Increased complexity of global trade
Today’s trade environment is far more complicated than in the past, and navigating it requires specialized expertise:
- Numerous trade agreements: Many trade agreements have complex rules of origin that require thorough documentation to qualify for reduced or eliminated duties. Incorrectly claiming preferential status can result in severe penalties.
- Product-specific regulations: Many products are regulated by multiple government agencies in addition to customs. For example, the FDA, EPA, and CPSC all have their own specific requirements for imports. Importers need expert knowledge to satisfy the rules of each “Partner Government Agency” (PGA).
- Complex Valuation and Classification Challenges: Accurate classification of goods under the Harmonized Tariff Schedule (HTS) remains a highly intricate process and is a frequent source of costly errors. The evolving global trade landscape has complicated classification procedures, with many products now subject to multiple tariffs under a single line item (IEEPA Fentanyl, IEEPA Reciprocal, Section 301, Section 232 steel/aluminum/copper, Section 232 vehicles and new country specific trade agreements as they emerge). In addition to proper classification, valuation must incorporate various elements such as assists, royalties, and other non-obvious additions to the transaction value.  Compliance services and fees are mandatory for commercial importers
The need for specialized knowledge and technology means compliance is a paid service, not an optional one:
- Professional services are required: Licensed customs brokers provide professional services to prepare and file customs declarations, manage required documents, and interact with government agencies. The cost of these services depends on the shipment’s complexity and value.

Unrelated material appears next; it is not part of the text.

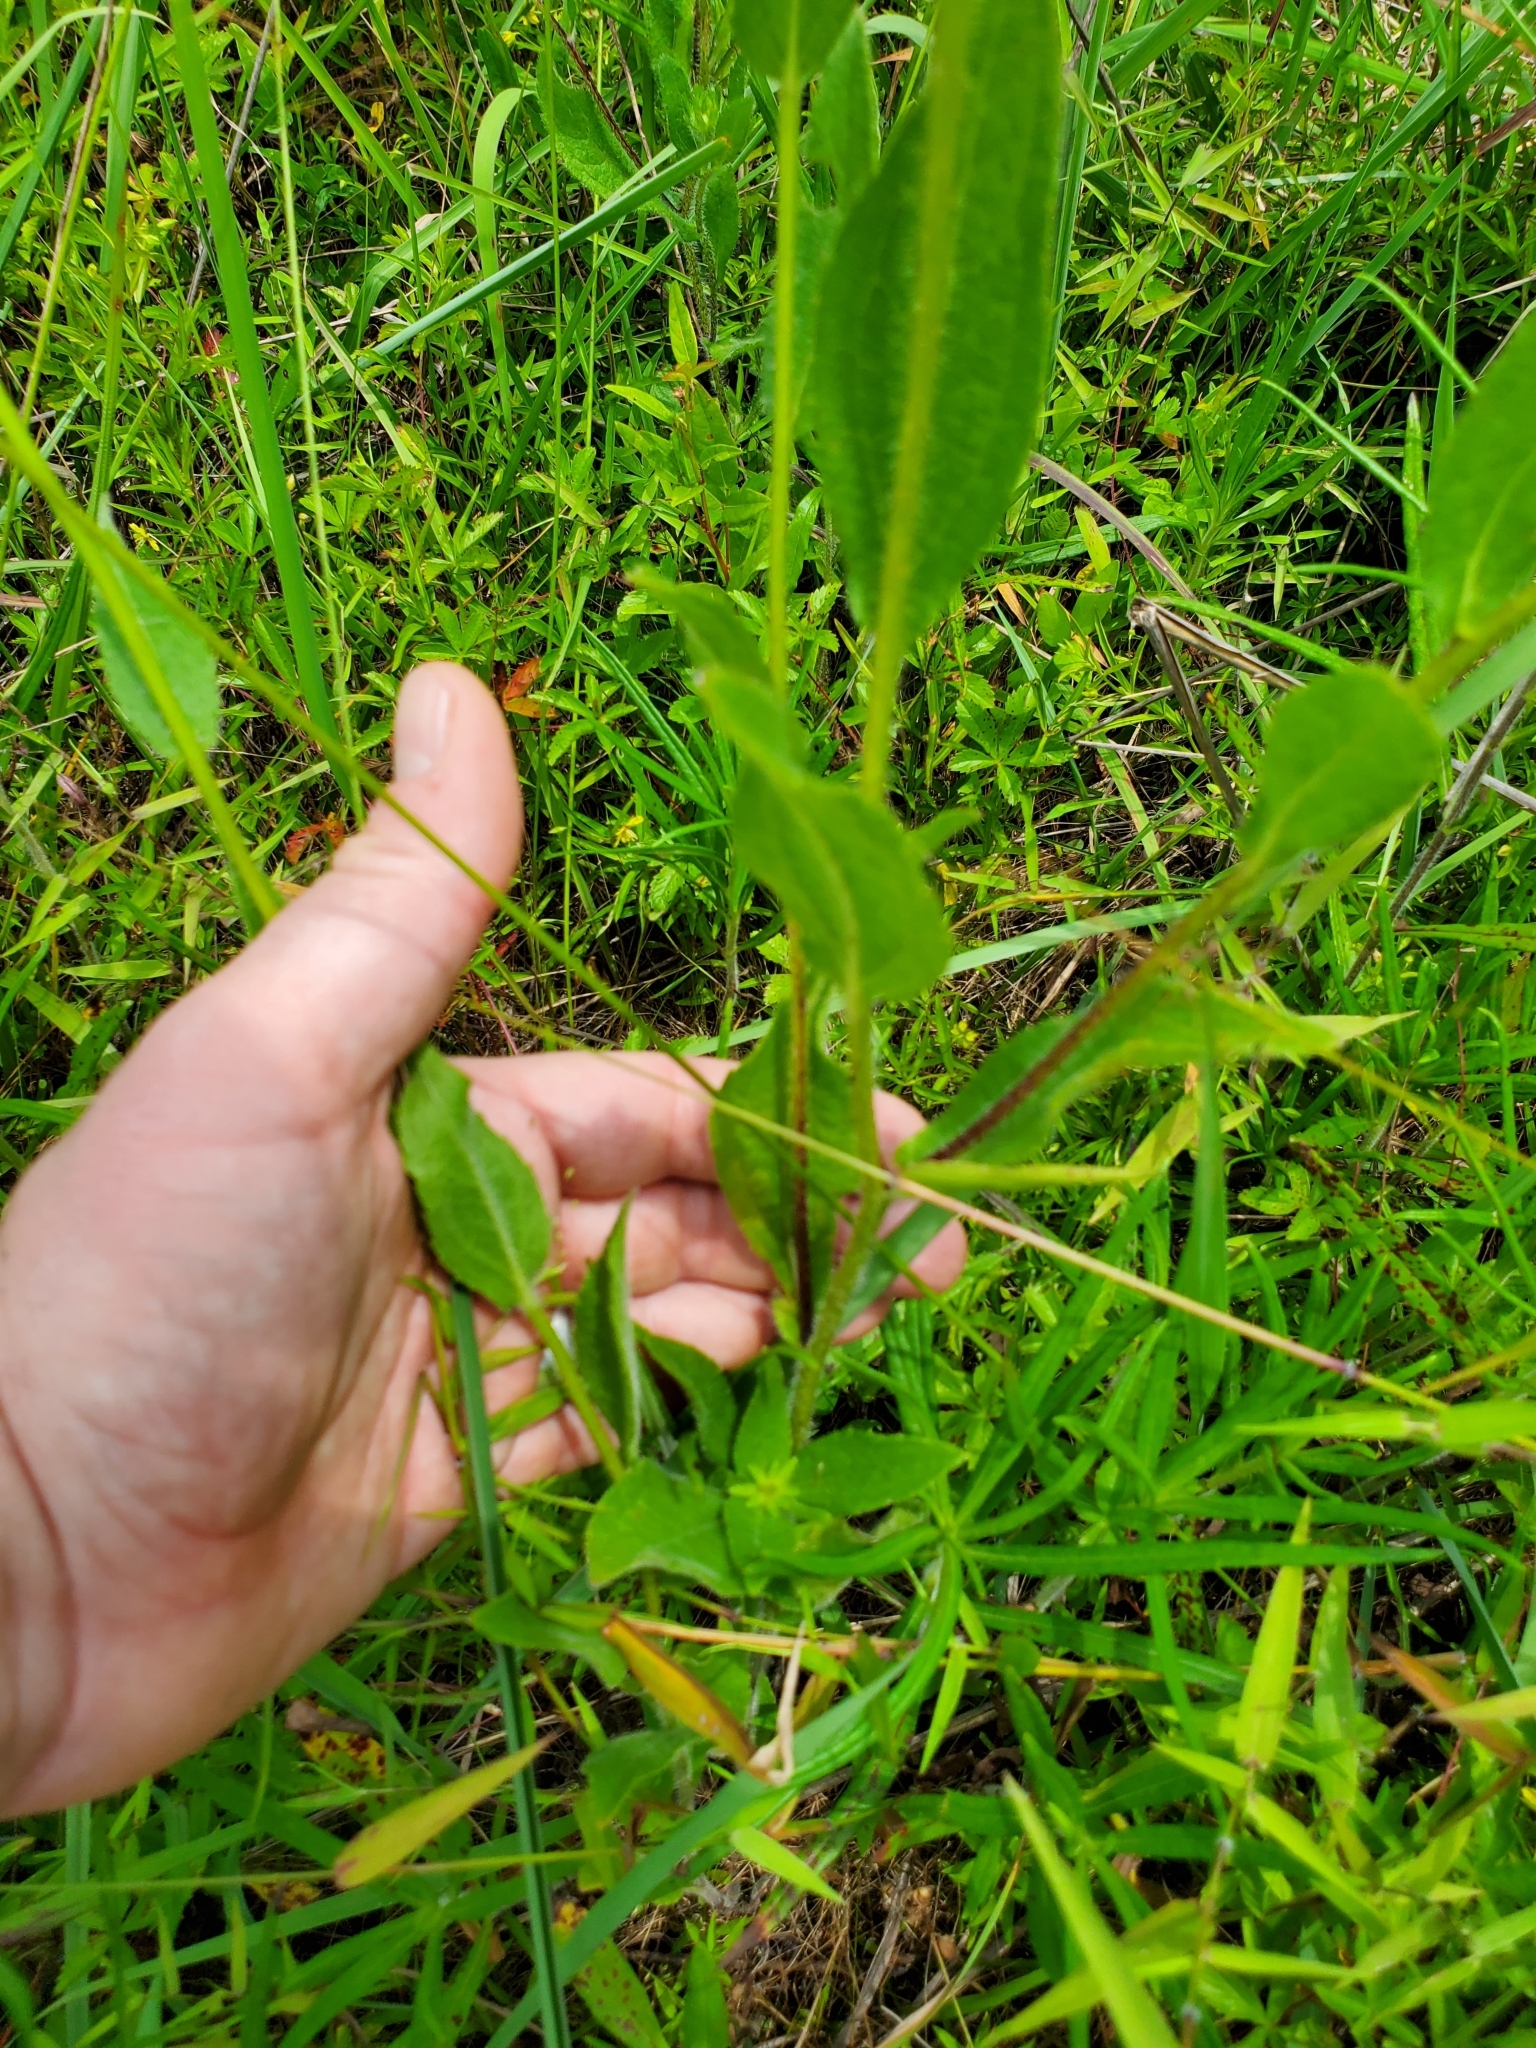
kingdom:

- Technology and automation: To handle the increased volume and complexity, modern customs compliance often involves specialized software and automated processing. This technology allows professionals to avoid manual errors, manage a high volume of entries, and track shipments more effectively, all of which come at a cost.
- Various customs fees and bonds: Importers must now pay various official fees to government agencies, such as Merchandise Processing Fees (MPF) and Harbor Maintenance Fees (HMF). Most commercial imports also require a customs bond, which is a financial guarantee that duties and fees will be paid.

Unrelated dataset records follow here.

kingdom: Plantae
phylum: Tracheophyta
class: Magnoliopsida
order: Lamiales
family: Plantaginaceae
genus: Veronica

Risks and costs of non-compliance
The financial risks of making a mistake outweigh the costs of paying for expert compliance services:
- Severe penalties for errors: CBP can issue large fines for mistakes, including those related to valuation, classification, origin marking, and late filings.
- Costly delays and inspections: Mistakes or heightened scrutiny can lead to inspections and holds at the border, incurring costly storage fees and delaying the supply chain.
- Reputational damage: The risk of a supply chain disruption or seizure can damage a business’s reputation, especially for direct-to-consumer e-commerce brands.